Exercise instructions – Where in the data does the word "round" appear? Find those lines and copy them.

· · · ·

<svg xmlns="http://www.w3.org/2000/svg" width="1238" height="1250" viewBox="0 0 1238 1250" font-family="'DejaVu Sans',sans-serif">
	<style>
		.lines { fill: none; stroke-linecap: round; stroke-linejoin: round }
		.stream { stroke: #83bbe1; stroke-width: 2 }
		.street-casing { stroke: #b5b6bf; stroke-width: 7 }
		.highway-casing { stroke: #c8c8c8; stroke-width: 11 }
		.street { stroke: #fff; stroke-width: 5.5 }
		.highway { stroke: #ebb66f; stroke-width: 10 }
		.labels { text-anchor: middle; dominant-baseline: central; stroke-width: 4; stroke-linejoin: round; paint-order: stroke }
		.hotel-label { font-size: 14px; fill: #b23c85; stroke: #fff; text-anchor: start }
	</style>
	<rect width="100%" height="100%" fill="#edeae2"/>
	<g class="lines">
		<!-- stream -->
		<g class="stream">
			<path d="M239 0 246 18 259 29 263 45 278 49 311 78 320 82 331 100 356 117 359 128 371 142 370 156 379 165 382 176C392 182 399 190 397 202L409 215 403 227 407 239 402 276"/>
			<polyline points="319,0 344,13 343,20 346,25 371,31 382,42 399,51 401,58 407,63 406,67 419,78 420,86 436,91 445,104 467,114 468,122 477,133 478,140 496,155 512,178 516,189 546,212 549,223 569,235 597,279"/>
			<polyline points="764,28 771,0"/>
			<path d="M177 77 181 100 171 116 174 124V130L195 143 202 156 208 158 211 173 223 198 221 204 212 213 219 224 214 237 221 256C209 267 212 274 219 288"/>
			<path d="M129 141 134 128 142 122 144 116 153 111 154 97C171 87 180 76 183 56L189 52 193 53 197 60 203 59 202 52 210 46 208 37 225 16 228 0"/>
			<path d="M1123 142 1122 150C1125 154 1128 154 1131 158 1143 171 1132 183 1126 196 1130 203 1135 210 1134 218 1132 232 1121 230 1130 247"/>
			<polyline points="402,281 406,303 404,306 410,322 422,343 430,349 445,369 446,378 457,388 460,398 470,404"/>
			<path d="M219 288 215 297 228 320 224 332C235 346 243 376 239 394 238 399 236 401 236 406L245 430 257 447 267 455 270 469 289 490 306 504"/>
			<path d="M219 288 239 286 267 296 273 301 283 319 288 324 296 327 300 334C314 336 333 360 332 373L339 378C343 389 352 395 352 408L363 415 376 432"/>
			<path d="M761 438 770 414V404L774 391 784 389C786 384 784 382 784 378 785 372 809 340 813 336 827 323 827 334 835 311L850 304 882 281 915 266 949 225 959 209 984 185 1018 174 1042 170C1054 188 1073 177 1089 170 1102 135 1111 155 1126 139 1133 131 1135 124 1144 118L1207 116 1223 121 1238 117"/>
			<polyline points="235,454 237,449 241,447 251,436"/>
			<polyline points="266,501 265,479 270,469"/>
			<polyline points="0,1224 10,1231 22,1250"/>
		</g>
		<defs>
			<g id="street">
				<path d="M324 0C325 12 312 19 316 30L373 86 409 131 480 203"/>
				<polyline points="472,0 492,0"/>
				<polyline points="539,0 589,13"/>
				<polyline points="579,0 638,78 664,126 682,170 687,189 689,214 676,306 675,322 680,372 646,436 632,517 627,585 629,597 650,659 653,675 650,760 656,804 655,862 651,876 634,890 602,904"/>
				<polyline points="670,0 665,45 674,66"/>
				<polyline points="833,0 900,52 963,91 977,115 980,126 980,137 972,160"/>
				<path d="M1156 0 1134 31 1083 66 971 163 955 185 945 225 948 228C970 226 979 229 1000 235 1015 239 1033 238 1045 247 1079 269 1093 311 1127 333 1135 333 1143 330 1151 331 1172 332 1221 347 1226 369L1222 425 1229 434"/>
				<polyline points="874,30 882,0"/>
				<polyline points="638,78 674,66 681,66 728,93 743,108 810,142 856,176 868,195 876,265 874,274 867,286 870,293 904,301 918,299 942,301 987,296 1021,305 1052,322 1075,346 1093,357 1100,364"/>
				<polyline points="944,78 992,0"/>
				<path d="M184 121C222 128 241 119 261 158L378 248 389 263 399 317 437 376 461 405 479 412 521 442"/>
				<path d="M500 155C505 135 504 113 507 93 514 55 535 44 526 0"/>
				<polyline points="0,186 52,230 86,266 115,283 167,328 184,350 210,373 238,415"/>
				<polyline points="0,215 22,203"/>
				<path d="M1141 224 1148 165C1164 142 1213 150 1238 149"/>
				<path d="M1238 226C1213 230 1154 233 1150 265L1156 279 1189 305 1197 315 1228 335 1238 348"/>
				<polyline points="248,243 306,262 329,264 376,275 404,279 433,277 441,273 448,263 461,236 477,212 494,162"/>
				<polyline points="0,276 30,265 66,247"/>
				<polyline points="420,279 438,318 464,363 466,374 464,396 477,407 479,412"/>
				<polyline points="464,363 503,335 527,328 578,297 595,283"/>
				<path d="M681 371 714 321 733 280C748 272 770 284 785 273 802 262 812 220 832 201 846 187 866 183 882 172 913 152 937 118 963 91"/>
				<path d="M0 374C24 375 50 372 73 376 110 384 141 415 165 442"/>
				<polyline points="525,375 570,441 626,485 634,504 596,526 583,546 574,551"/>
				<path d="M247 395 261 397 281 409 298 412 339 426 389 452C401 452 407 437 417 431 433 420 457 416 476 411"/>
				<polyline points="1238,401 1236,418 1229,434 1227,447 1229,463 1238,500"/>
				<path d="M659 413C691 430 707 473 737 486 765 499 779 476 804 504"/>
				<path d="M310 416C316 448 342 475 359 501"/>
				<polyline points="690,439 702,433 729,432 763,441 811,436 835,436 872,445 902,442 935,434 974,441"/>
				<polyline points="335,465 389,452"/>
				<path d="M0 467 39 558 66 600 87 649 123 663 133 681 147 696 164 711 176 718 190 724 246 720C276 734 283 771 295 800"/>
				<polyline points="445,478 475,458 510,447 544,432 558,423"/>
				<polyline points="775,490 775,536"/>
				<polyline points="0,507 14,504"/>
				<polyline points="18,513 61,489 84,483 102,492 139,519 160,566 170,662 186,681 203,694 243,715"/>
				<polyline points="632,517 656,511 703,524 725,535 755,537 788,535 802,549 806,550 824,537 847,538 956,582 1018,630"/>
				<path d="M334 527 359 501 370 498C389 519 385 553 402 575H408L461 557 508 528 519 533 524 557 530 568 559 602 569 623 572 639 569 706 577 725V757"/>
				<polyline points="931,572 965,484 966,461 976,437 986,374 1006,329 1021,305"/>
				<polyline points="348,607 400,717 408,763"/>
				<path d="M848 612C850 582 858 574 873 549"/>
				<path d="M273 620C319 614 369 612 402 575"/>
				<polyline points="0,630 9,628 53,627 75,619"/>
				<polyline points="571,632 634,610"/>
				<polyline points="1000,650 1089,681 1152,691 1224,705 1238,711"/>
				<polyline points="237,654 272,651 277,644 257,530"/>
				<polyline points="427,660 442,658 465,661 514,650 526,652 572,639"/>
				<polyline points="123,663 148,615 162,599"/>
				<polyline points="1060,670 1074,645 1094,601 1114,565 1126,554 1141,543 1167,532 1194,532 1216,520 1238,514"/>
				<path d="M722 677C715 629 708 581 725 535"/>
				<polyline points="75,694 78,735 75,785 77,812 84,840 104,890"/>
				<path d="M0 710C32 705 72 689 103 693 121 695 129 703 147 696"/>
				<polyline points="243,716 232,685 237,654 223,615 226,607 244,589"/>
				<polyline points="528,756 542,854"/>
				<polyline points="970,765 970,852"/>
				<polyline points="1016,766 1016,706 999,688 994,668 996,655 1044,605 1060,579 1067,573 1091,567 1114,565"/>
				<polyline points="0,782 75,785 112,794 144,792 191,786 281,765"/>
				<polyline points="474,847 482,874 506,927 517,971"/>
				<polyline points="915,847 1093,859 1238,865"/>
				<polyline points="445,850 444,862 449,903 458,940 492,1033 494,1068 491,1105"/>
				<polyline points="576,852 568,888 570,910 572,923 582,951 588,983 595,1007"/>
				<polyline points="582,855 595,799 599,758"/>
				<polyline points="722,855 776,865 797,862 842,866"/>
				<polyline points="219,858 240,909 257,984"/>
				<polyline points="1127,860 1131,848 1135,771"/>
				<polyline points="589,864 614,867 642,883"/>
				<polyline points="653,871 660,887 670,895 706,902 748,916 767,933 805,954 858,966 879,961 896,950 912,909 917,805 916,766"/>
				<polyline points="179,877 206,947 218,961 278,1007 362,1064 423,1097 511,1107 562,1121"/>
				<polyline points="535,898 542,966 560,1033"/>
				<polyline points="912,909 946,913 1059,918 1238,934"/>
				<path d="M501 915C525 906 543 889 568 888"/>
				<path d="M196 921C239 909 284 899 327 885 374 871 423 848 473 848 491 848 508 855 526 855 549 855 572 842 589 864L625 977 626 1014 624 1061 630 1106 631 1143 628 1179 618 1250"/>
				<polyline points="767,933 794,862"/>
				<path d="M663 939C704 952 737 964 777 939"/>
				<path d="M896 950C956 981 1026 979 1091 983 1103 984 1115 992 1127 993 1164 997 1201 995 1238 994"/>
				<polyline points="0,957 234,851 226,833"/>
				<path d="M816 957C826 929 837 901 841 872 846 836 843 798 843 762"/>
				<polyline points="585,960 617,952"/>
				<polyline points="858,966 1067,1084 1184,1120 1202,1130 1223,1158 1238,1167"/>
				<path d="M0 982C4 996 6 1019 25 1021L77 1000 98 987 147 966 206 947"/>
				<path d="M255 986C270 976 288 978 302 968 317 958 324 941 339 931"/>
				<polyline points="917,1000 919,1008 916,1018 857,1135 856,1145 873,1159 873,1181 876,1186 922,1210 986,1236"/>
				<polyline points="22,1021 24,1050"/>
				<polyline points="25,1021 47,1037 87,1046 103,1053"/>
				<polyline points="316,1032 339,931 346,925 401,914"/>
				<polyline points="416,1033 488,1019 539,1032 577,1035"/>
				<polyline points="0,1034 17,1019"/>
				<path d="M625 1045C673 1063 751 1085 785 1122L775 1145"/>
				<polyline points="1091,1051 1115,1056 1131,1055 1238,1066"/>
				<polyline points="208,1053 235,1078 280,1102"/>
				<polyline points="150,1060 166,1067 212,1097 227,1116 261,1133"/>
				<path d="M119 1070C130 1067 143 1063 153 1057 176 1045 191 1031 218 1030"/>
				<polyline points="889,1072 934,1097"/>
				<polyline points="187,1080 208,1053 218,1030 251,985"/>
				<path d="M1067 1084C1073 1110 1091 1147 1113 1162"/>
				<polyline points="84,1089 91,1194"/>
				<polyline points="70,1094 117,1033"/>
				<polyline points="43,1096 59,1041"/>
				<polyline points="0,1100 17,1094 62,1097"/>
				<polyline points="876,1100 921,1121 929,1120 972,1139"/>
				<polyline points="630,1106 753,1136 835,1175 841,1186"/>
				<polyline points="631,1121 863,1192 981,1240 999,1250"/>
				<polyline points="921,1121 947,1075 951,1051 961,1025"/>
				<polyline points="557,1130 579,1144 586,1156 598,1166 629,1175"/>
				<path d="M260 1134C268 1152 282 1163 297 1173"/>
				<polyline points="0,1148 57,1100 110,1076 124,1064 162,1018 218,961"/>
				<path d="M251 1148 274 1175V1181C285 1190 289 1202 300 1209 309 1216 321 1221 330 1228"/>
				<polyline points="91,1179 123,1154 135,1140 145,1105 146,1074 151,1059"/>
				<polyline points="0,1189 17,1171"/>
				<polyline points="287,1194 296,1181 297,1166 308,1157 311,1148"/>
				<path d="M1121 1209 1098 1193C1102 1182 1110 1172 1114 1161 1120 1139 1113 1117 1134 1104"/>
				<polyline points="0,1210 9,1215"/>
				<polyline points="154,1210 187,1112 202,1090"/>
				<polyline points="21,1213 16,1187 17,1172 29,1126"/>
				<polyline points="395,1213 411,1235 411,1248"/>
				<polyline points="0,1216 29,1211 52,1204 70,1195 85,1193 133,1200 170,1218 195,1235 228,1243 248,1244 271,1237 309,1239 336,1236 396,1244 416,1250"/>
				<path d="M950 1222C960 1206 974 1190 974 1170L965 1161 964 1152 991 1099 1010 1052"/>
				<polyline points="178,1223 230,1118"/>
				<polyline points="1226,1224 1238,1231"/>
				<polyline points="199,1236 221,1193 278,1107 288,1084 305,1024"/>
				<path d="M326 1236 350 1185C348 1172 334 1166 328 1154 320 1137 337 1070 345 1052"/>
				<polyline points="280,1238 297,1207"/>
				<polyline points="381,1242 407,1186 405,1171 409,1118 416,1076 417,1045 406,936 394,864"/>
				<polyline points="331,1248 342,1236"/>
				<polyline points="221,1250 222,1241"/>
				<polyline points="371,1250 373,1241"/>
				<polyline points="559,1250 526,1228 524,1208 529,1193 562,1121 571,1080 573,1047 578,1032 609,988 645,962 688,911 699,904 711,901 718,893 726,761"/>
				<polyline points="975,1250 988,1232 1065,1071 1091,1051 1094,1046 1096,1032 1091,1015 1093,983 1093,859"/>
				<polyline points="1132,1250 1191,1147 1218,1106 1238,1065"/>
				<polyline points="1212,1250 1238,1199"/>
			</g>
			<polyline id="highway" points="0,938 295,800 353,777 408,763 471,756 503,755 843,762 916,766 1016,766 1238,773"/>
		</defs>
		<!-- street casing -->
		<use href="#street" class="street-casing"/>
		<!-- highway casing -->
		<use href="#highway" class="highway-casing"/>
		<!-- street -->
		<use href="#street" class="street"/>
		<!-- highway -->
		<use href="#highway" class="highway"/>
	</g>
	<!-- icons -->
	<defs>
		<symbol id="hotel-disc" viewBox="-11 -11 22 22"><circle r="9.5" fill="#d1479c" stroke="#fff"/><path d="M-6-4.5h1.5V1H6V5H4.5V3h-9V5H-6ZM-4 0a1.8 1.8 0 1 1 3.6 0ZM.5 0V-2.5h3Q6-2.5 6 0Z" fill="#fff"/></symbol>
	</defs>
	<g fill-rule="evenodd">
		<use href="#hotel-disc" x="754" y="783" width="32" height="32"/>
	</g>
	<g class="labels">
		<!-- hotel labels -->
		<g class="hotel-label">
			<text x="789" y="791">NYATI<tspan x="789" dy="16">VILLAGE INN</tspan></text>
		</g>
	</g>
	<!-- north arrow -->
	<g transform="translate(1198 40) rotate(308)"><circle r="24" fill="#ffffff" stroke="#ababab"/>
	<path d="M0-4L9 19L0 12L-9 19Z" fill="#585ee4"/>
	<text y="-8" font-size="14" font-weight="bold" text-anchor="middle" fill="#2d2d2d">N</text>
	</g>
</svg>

· · · ·

Solution for this problem –
		.lines { fill: none; stroke-linecap: round; stroke-linejoin: round }
		.labels { text-anchor: middle; dominant-baseline: central; stroke-width: 4; stroke-linejoin: round; paint-order: stroke }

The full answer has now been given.